* **GIVEN INFORMATION**:
•••

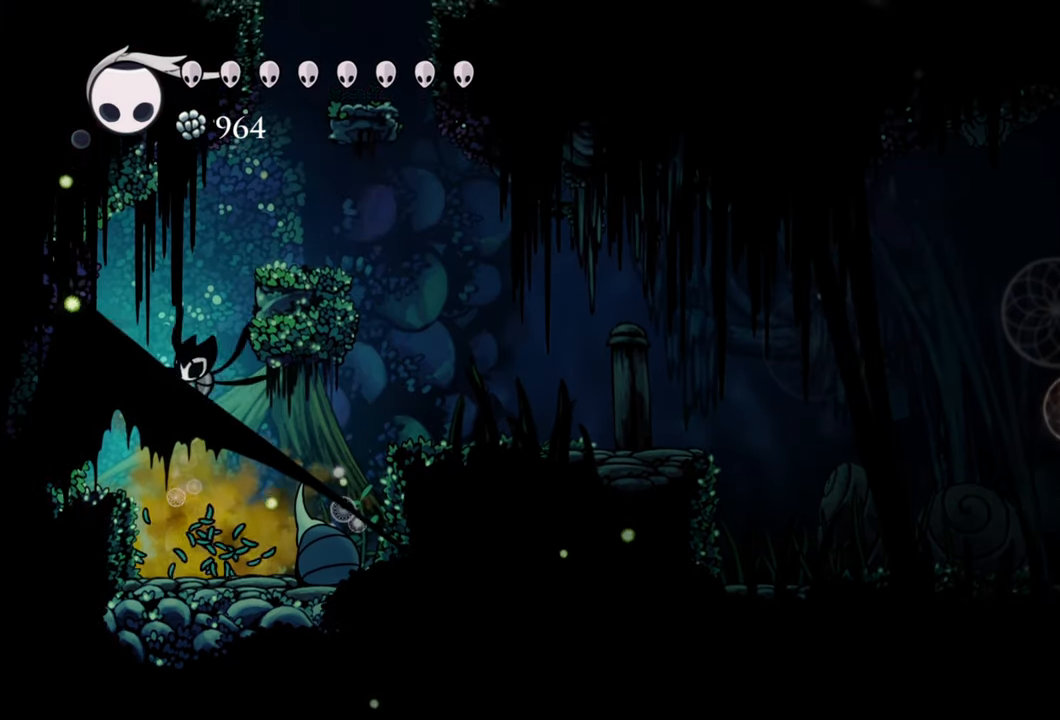
{"buttons": ["X"], "right_stick": "center", "events": [[280, "DPAD_LEFT", "up"], [380, "DPAD_LEFT", "down"], [420, "X", "down"], [460, "DPAD_LEFT", "up"]]}
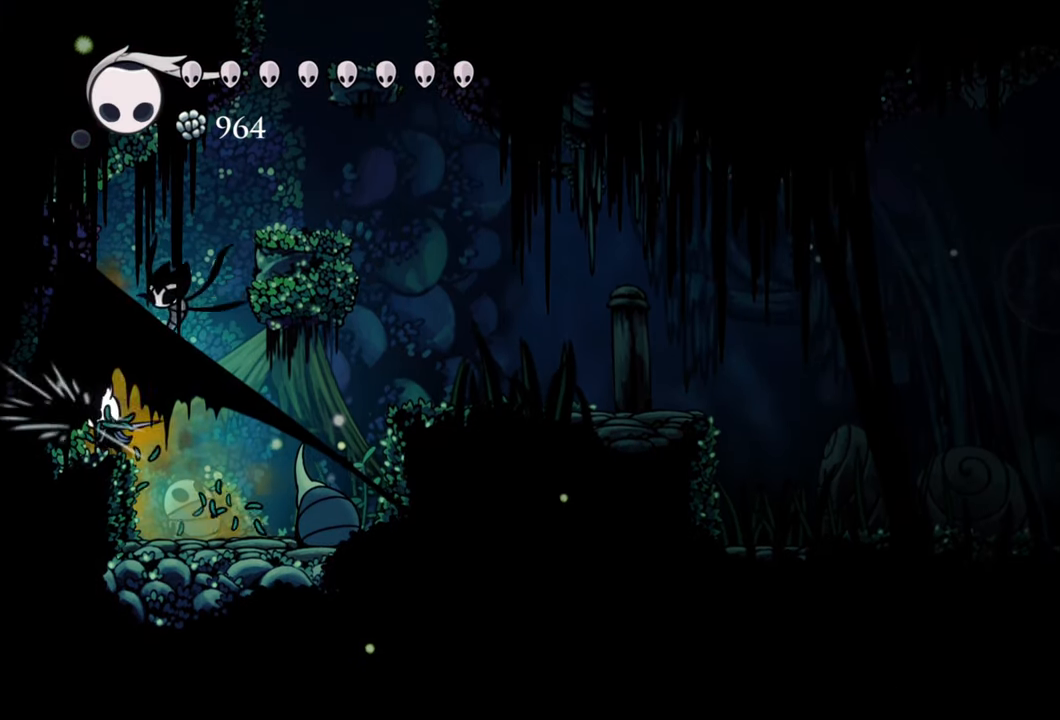
{"buttons": [], "right_stick": "center", "events": [[80, "X", "up"], [100, "DPAD_LEFT", "down"], [160, "X", "down"], [280, "X", "up"], [360, "DPAD_LEFT", "up"], [360, "X", "down"], [460, "X", "up"]]}
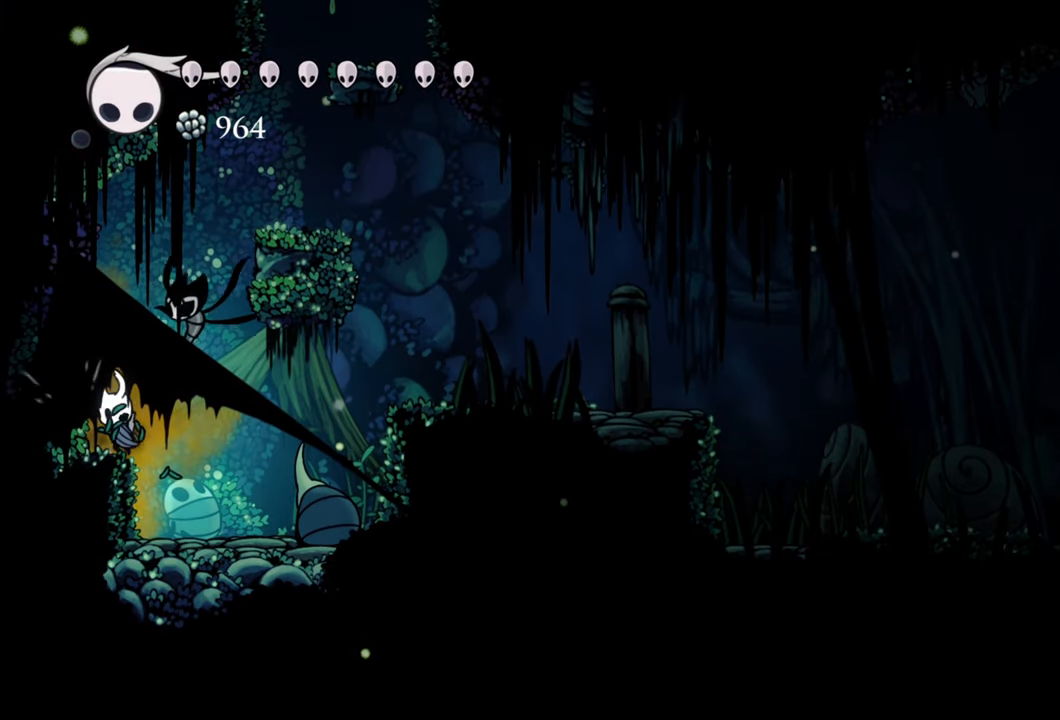
{"buttons": ["X", "DPAD_RIGHT"], "right_stick": "center", "events": [[140, "DPAD_RIGHT", "down"], [500, "X", "down"]]}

•••

* **WORK TO BE COMPLETED**: The data above should be repeated in full and exactly, with no pictures carried over.

* **EXERCISE OUTPUT**:
{"buttons": ["X"], "right_stick": "center", "events": [[280, "DPAD_LEFT", "up"], [380, "DPAD_LEFT", "down"], [420, "X", "down"], [460, "DPAD_LEFT", "up"]]}
{"buttons": [], "right_stick": "center", "events": [[80, "X", "up"], [100, "DPAD_LEFT", "down"], [160, "X", "down"], [280, "X", "up"], [360, "DPAD_LEFT", "up"], [360, "X", "down"], [460, "X", "up"]]}
{"buttons": ["X", "DPAD_RIGHT"], "right_stick": "center", "events": [[140, "DPAD_RIGHT", "down"], [500, "X", "down"]]}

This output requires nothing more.